▸ **EXERCISE GOAL**:
Your task is to copy the listing exactly, with the pictures left out.

-=-=-=-=-

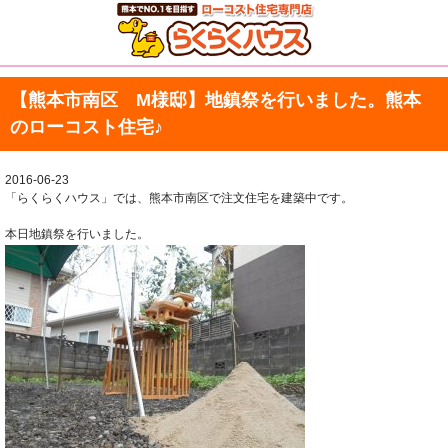
【熊本市南区 M様邸】地鎮祭を行いました。熊本
のローコスト住宅♪
2016-06-23
「らくらくハウス」では、熊本市南区で注文住宅を建築中です。
本日地鎮祭を行いました。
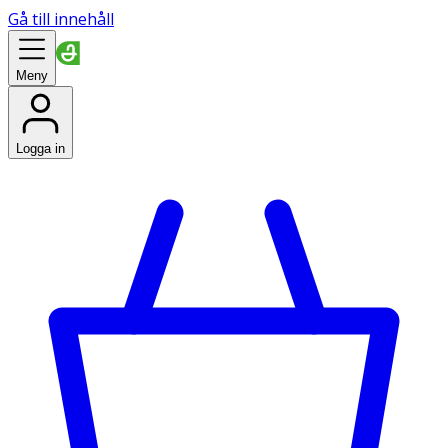
Gå till innehåll
Meny
Logga in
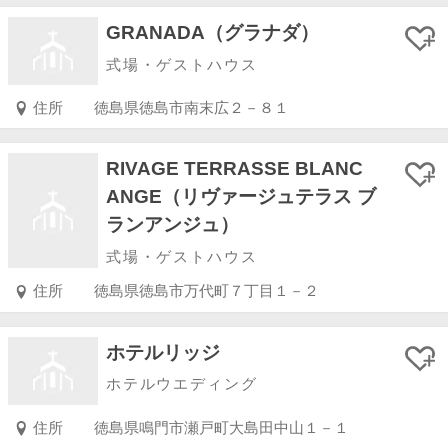
GRANADA（グラナダ）
式場・ゲストハウス
住所
徳島県徳島市南末広２－８１
RIVAGE TERRASSE BLANC
ANGE（リヴァージュテラス ブ
ランアンジュ）
式場・ゲストハウス
住所
徳島県徳島市万代町７丁目１－２
ホテルリッジ
ホテルウエディング
住所
徳島県鳴門市瀬戸町大島田中山１－１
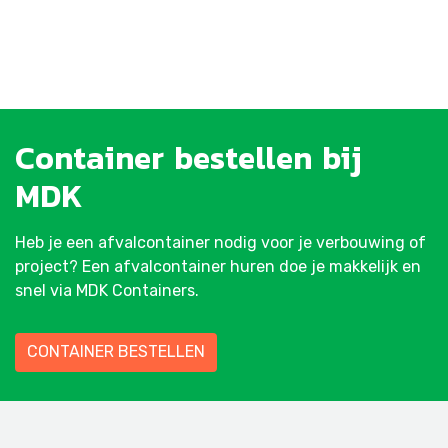
Container
bestellen
bij
MDK
Heb je een afvalcontainer nodig voor je verbouwing of
project? Een afvalcontainer huren doe je makkelijk en
snel via MDK Containers.
CONTAINER BESTELLEN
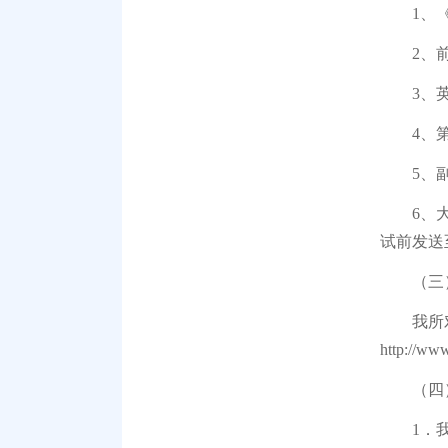
1、《高
2、前三
3、英
4、第
5、副教
6、大学
试前发送至
（三）
我所对申
http://www
（四）
1．我所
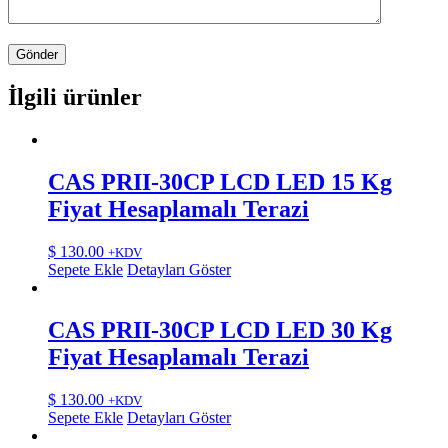
İlgili ürünler
CAS PRII-30CP LCD LED 15 Kg
Fiyat Hesaplamalı Terazi
$
130.00
+KDV
Sepete Ekle
Detayları Göster
CAS PRII-30CP LCD LED 30 Kg
Fiyat Hesaplamalı Terazi
$
130.00
+KDV
Sepete Ekle
Detayları Göster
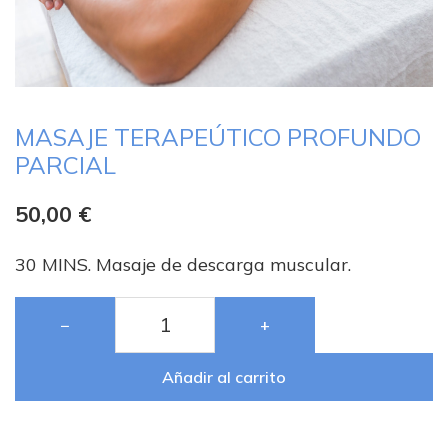
MASAJE TERAPEÚTICO PROFUNDO
PARCIAL
50,00
€
30 MINS. Masaje de descarga muscular.
−
+
Añadir al carrito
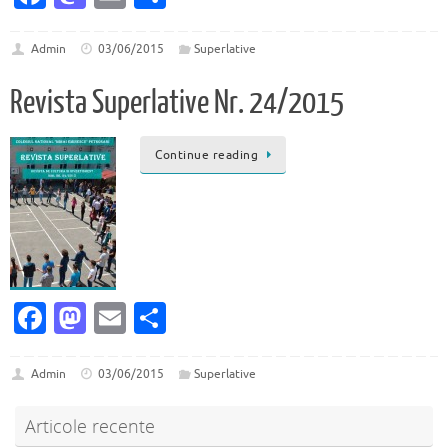
c
as
m
ar
e
to
ai
ta
Admin
03/06/2015
Superlative
b
d
l
je
Revista Superlative Nr. 24/2015
o
o
az
o
n
ă
Continue reading
k
Fa
M
E
P
c
as
m
ar
e
to
ai
ta
Admin
03/06/2015
Superlative
b
d
l
je
Articole recente
o
o
az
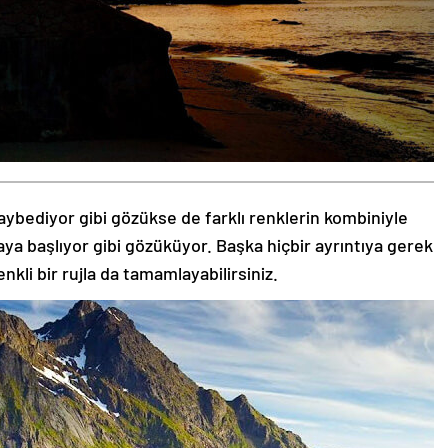
aybediyor gibi gözükse de farklı renklerin kombiniyle
aya başlıyor gibi gözüküyor. Başka hiçbir ayrıntıya gerek
nkli bir rujla da tamamlayabilirsiniz.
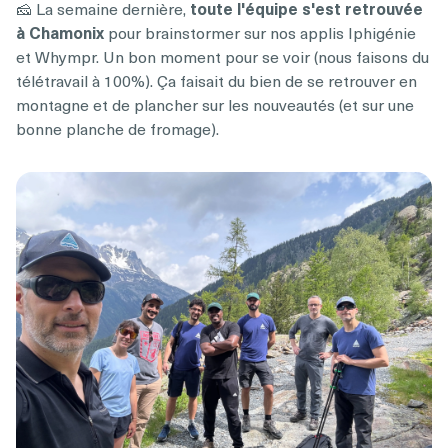
🧀 La semaine dernière,
toute l'équipe s'est retrouvée
à Chamonix
pour brainstormer sur nos applis Iphigénie
et Whympr. Un bon moment pour se voir (nous faisons du
télétravail à 100%). Ça faisait du bien de se retrouver en
montagne et de plancher sur les nouveautés (et sur une
bonne planche de fromage).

-=-=-=-=-

▸ **ANSWER SPACE**:
【熊本市南区 M様邸】地鎮祭を行いました。熊本
のローコスト住宅♪
2016-06-23
「らくらくハウス」では、熊本市南区で注文住宅を建築中です。
本日地鎮祭を行いました。
Gå till innehåll
Meny
Logga in
GRANADA（グラナダ）
式場・ゲストハウス
住所
徳島県徳島市南末広２－８１
RIVAGE TERRASSE BLANC
ANGE（リヴァージュテラス ブ
ランアンジュ）
式場・ゲストハウス
住所
徳島県徳島市万代町７丁目１－２
ホテルリッジ
ホテルウエディング
住所
徳島県鳴門市瀬戸町大島田中山１－１
Container
bestellen
bij
MDK
Heb je een afvalcontainer nodig voor je verbouwing of
project? Een afvalcontainer huren doe je makkelijk en
snel via MDK Containers.
CONTAINER BESTELLEN
1、《高
2、前三
3、英
4、第
5、副教
6、大学
试前发送至
（三）
我所对申
http://www
（四）
1．我所
İlgili ürünler
CAS PRII-30CP LCD LED 15 Kg
Fiyat Hesaplamalı Terazi
$
130.00
+KDV
Sepete Ekle
Detayları Göster
CAS PRII-30CP LCD LED 30 Kg
Fiyat Hesaplamalı Terazi
$
130.00
+KDV
Sepete Ekle
Detayları Göster
MASAJE TERAPEÚTICO PROFUNDO
PARCIAL
50,00
€
30 MINS. Masaje de descarga muscular.
−
+
Añadir al carrito
c
as
m
ar
e
to
ai
ta
Admin
03/06/2015
Superlative
b
d
l
je
Revista Superlative Nr. 24/2015
o
o
az
o
n
ă
Continue reading
k
Fa
M
E
P
c
as
m
ar
e
to
ai
ta
Admin
03/06/2015
Superlative
b
d
l
je
Articole recente
o
o
az
aybediyor gibi gözükse de farklı renklerin kombiniyle
aya başlıyor gibi gözüküyor. Başka hiçbir ayrıntıya gerek
nkli bir rujla da tamamlayabilirsiniz.
🧀 La semaine dernière,
toute l'équipe s'est retrouvée
à Chamonix
pour brainstormer sur nos applis Iphigénie
et Whympr. Un bon moment pour se voir (nous faisons du
télétravail à 100%). Ça faisait du bien de se retrouver en
montagne et de plancher sur les nouveautés (et sur une
bonne planche de fromage).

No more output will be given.